Former White House press secretary Jen Psaki warned Saturday of future repercussions that could stem from a US Supreme Court decision that rejected a GOP-led effort to change federal election rules to through the “independent state legislature theory” (ISL).
In Moore vs. Harper, the Court voted 6-3 Tuesday to reject the ISL theory, which asserts that an election clause in the Constitution gives the state legislature authority to control federal elections by manipulating election maps and passing laws that could harm the rights of voters. Earlier this month, the Brennan Center for Justice reported that the ISL theory “has even been used as political cover to try to quash elections.”
The theory was proposed by North Carolina Republicans in the Moore vs. Harper case, which they filed after the North Carolina Supreme Court struck down a congressional map drawn in the GOP-led state legislature over alleged rigging. The map passed a party-line vote in 2021, giving 10 seats to Republicans and four to Democrats.
North Carolina State House Speaker Tim Moore, who brought the case, said during oral arguments, which the US Supreme Court heard in December, that the state court violated the Election Clause of the US Constitution when it annulled the map. He cited the ISL theory to argue that state legislatures have more authority than state courts and state constitutions with respect to federal elections.
However, the Court did not agree that Chief Justice John Roberts wrote the opinion. Roberts was joined mostly by Amy Coney Barrett, Ketanji Brown Jackson, Elena Kagan, Brett Kavanaugh and Sonia Sotomayor. Justices Clarence Thomas, Neil Gorsuch and Samuel Alito dissented.
“The Elections Clause does not grant exclusive and independent authority to state legislatures to make rules with respect to federal elections…[and] does not insulate state legislatures from the ordinary exercise of state judicial review,” Roberts wrote in the opinion.
In an opinion piece published by MSNBC on Saturday, Psaki wrote that while the Court’s Tuesday decision was “greeted with a sigh of relief” as it avoids giving partisan legislatures the power to shape election laws , it could still lead to a “troubled path”. “
The former White House press secretary added that the decision gives authority to federal courts, including the Supreme Court, to decide election disputes.
“So it was a surprisingly good ruling from the majority of the Supreme Court justices. But it may leave room for a lot of court shenanigans before the 2024 presidential election,” he wrote.

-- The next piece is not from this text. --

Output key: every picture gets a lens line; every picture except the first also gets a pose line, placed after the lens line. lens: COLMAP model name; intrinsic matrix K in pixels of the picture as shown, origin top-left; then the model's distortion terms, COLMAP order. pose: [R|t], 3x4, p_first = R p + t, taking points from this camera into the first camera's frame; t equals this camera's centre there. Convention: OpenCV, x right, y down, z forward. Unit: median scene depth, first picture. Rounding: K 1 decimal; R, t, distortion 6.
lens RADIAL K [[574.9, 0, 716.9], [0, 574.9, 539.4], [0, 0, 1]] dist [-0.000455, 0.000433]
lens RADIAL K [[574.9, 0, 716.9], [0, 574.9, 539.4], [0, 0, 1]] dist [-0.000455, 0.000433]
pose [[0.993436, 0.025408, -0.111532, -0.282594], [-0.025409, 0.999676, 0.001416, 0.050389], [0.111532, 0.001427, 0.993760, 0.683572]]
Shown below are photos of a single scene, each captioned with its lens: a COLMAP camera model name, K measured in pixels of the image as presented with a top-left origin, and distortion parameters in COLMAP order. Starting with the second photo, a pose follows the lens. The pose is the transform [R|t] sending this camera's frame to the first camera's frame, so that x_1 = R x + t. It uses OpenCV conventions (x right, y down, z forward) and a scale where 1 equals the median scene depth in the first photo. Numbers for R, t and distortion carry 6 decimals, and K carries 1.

Federal courts may have the final say in election disputes because the Court’s decision provides an open-ended interpretation of election law.
“While the Court does not adopt a test by which state courts’ interpretations of state law in cases involving the Elections Clause can be measured, state courts may not transgress the ordinary limits of judicial review so that they arrogate to themselves the power vested in state legislatures to regulate federal elections,” Roberts wrote in the opinion.

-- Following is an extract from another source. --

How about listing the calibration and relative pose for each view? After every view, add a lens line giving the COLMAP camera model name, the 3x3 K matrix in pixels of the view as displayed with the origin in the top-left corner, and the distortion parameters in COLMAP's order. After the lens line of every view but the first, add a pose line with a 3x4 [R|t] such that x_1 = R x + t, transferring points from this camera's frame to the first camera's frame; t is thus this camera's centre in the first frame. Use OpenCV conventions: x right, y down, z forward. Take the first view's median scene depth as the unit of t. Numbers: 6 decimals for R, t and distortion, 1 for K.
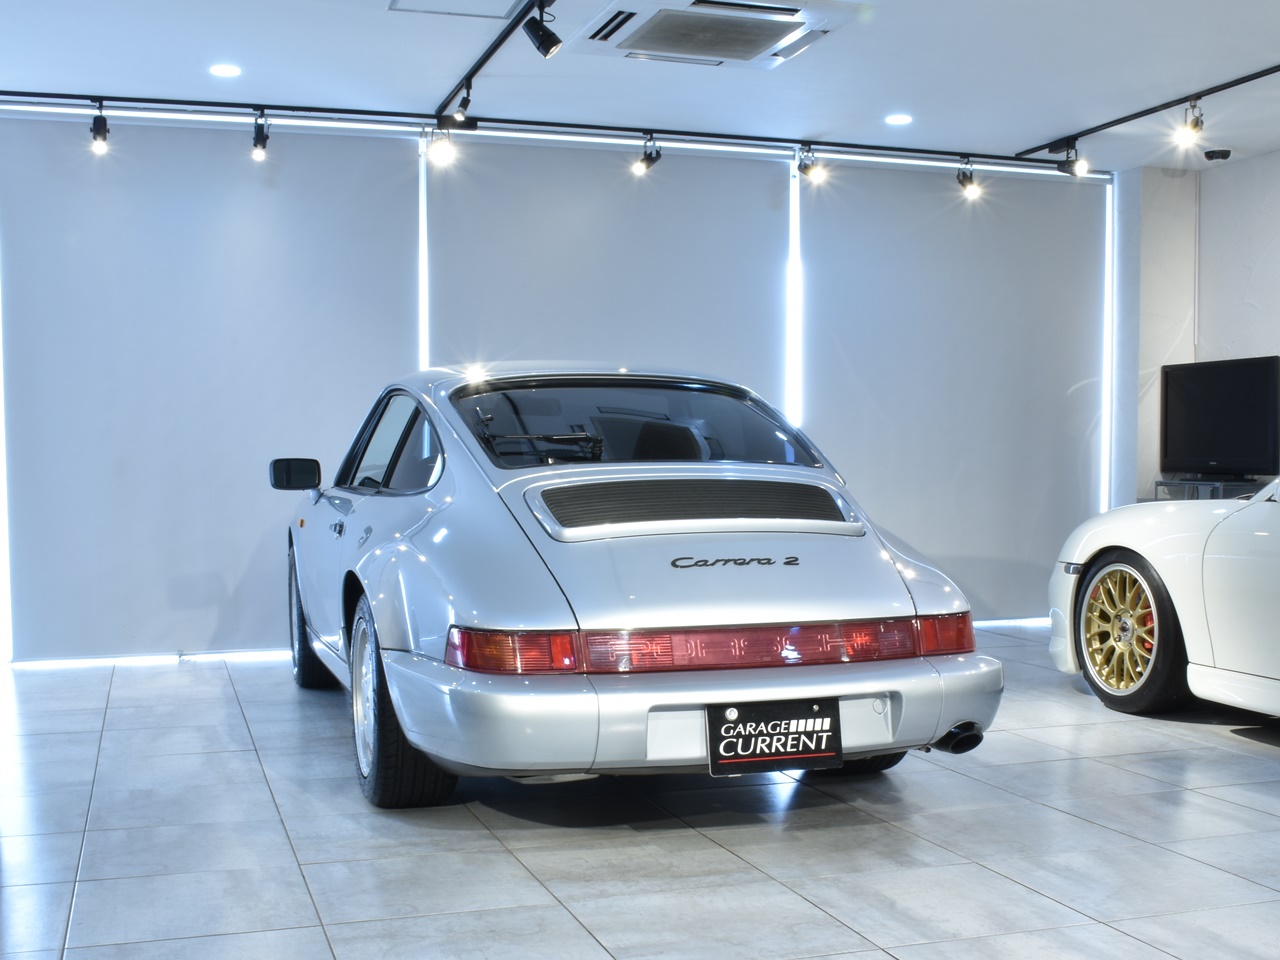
lens RADIAL K [[1541.3, 0, 640.0], [0, 1541.3, 480.0], [0, 0, 1]] dist [-0.118631, 0.031725]
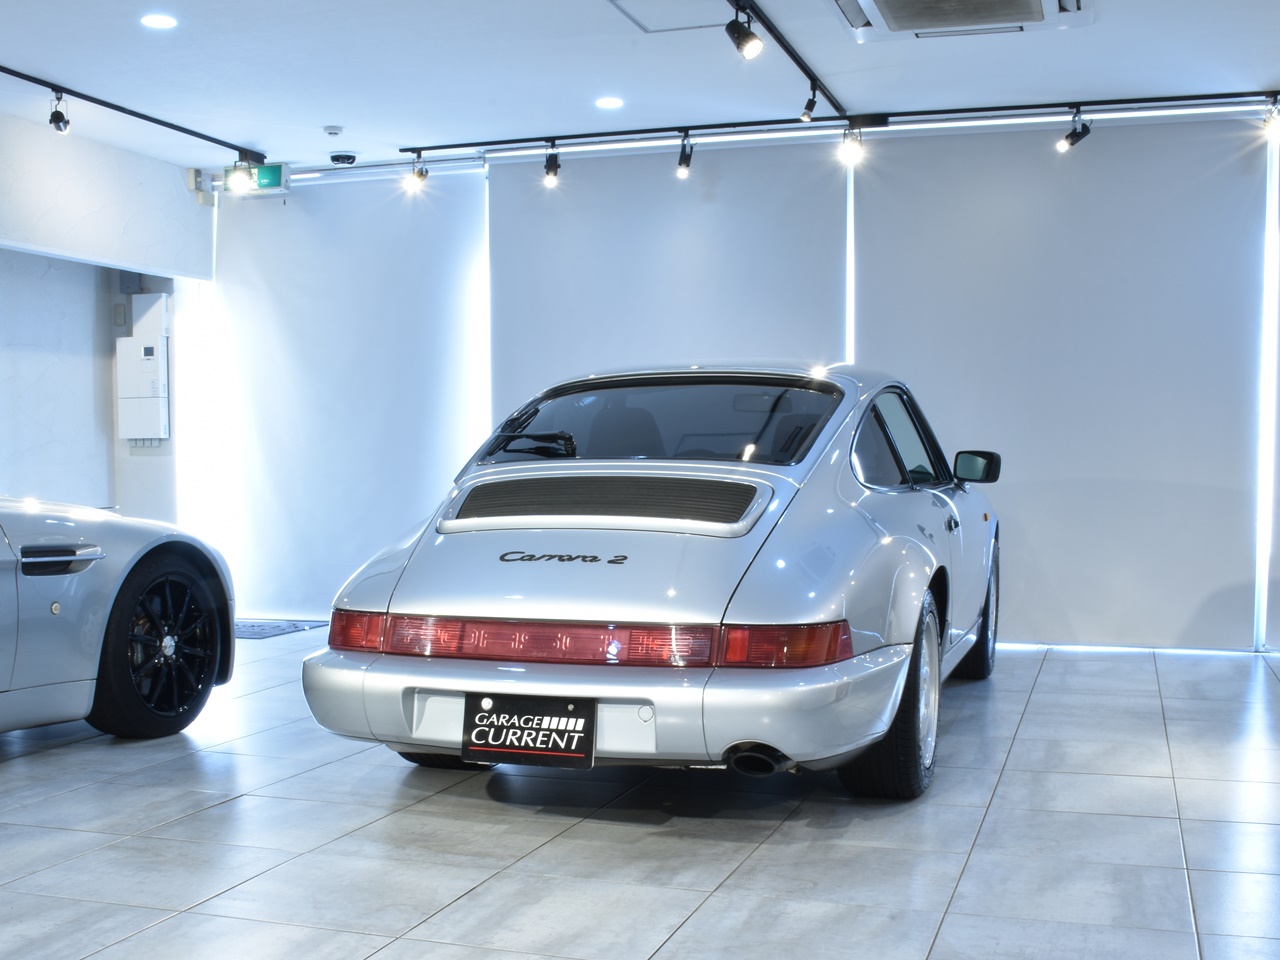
lens RADIAL K [[1509.8, 0, 640.4], [0, 1509.8, 499.3], [0, 0, 1]] dist [-0.120852, 0.016896]
pose [[0.807292, 0.016531, -0.589920, 0.726644], [-0.006681, 0.999800, 0.018874, -0.004774], [0.590114, -0.011296, 0.807241, 0.242526]]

Still, former President Barack Obama praised the Court’s decision to reject the “fringe theory that threatened to upend our democracy and dismantle our system of checks and balances.”

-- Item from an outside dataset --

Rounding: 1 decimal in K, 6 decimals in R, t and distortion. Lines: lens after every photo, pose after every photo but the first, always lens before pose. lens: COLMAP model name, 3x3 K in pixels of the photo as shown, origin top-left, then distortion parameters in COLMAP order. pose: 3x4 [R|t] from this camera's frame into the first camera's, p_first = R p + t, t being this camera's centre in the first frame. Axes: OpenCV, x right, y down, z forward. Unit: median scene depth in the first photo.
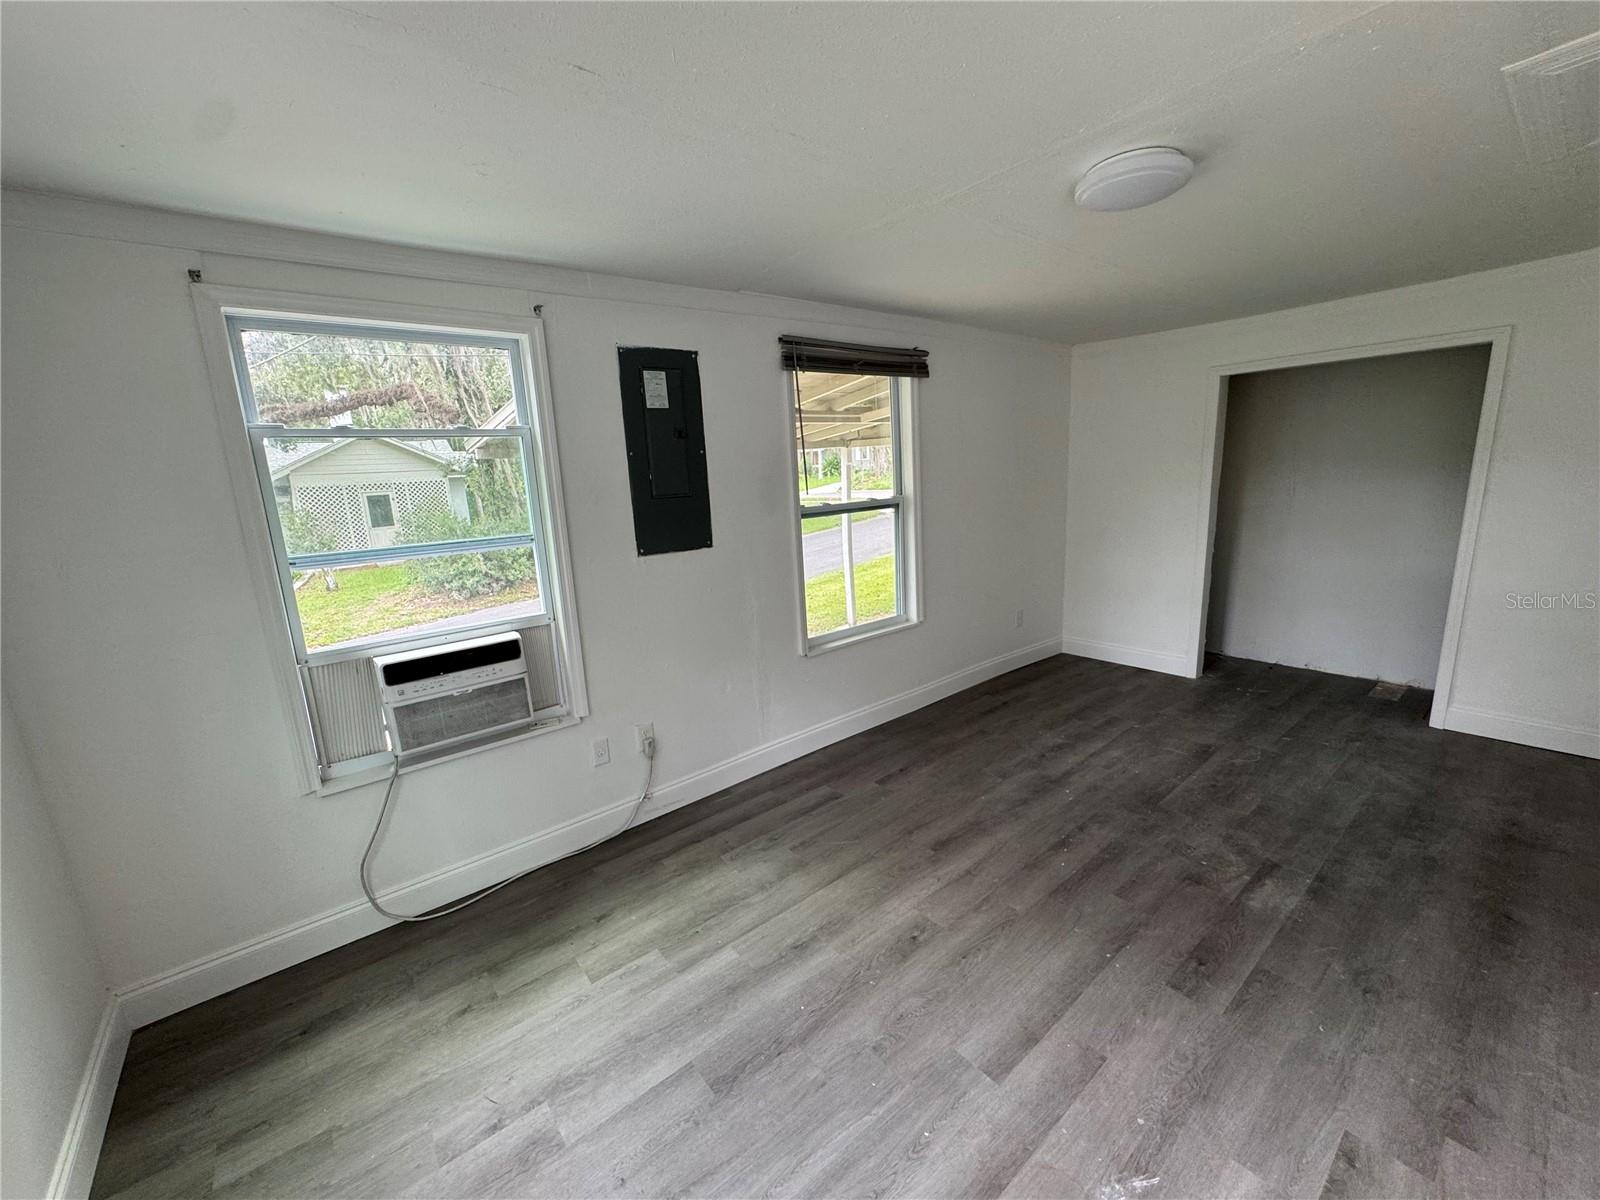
lens RADIAL K [[637.7, 0, 798.1], [0, 637.7, 602.7], [0, 0, 1]] dist [-0.002792, 0.000286]
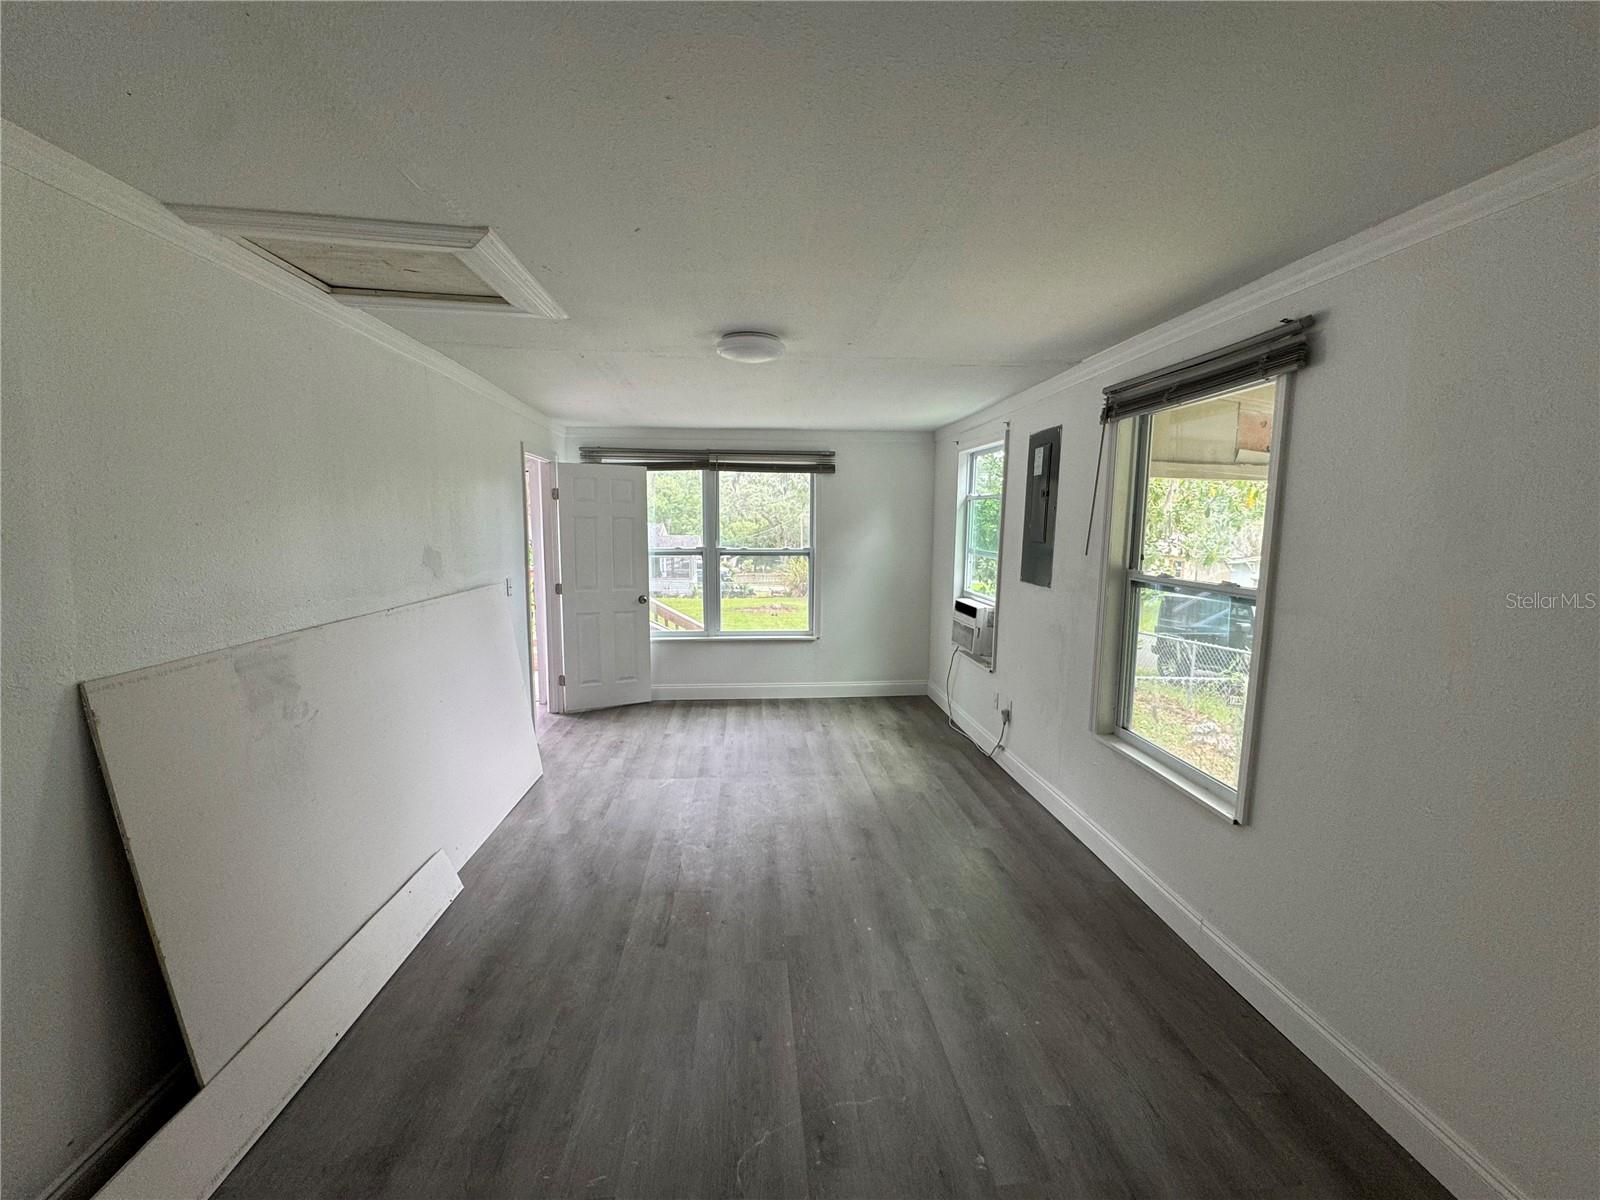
lens RADIAL K [[637.7, 0, 798.1], [0, 637.7, 602.7], [0, 0, 1]] dist [-0.002792, 0.000286]
pose [[-0.558919, 0.153866, -0.814822, 1.144151], [-0.153431, 0.946477, 0.283971, -0.340369], [0.814904, 0.283736, -0.505397, 1.295371]]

Moore was represented in the case by attorneys from the Cooper & Kirk law firm, including Megan Wold, who served as a law clerk for Alito, who dissented from the majority opinion.
Alito argued that the case should have been dismissed as “indisputably moot” due to new developments at the state level that reversed the previous ruling by the North Carolina Supreme Court.
“Today’s majority opinion is clearly advisory,” the dissent said.
news week contacted Wold by email for comment.